[Work instruction]
Write out, word for word, every line from the one containing "Figure 9. Numerical" through the final line of the records.

[Data records]

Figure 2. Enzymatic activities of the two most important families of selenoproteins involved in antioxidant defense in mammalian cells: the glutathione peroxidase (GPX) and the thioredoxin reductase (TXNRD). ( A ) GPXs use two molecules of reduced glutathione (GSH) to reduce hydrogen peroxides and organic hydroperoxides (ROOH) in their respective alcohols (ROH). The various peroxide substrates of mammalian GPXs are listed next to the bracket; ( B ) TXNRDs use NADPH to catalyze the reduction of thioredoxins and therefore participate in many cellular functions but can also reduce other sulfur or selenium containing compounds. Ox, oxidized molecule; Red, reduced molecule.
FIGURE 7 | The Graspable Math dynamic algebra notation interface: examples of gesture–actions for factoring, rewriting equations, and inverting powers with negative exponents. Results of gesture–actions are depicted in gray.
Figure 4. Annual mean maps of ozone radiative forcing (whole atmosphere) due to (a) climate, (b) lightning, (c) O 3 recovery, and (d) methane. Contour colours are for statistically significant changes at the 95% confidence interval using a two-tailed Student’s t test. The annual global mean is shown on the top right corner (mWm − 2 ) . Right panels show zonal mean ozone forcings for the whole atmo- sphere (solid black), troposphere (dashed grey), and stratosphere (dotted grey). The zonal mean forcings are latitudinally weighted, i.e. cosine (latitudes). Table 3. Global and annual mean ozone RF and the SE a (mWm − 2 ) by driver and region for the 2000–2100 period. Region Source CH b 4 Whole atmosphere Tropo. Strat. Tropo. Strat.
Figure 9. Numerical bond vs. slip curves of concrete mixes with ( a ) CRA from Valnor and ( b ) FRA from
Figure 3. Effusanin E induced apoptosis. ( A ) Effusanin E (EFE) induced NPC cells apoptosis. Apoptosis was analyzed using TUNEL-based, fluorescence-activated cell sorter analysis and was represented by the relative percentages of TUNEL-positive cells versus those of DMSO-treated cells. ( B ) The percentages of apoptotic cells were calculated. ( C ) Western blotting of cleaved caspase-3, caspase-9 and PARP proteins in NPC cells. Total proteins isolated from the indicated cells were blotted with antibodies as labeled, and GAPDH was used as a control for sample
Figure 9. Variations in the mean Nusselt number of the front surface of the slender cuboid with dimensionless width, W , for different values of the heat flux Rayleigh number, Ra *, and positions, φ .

[Your solution]
Figure 9. Numerical bond vs. slip curves of concrete mixes with ( a ) CRA from Valnor and ( b ) FRA from
Figure 3. Effusanin E induced apoptosis. ( A ) Effusanin E (EFE) induced NPC cells apoptosis. Apoptosis was analyzed using TUNEL-based, fluorescence-activated cell sorter analysis and was represented by the relative percentages of TUNEL-positive cells versus those of DMSO-treated cells. ( B ) The percentages of apoptotic cells were calculated. ( C ) Western blotting of cleaved caspase-3, caspase-9 and PARP proteins in NPC cells. Total proteins isolated from the indicated cells were blotted with antibodies as labeled, and GAPDH was used as a control for sample
Figure 9. Variations in the mean Nusselt number of the front surface of the slender cuboid with dimensionless width, W , for different values of the heat flux Rayleigh number, Ra *, and positions, φ .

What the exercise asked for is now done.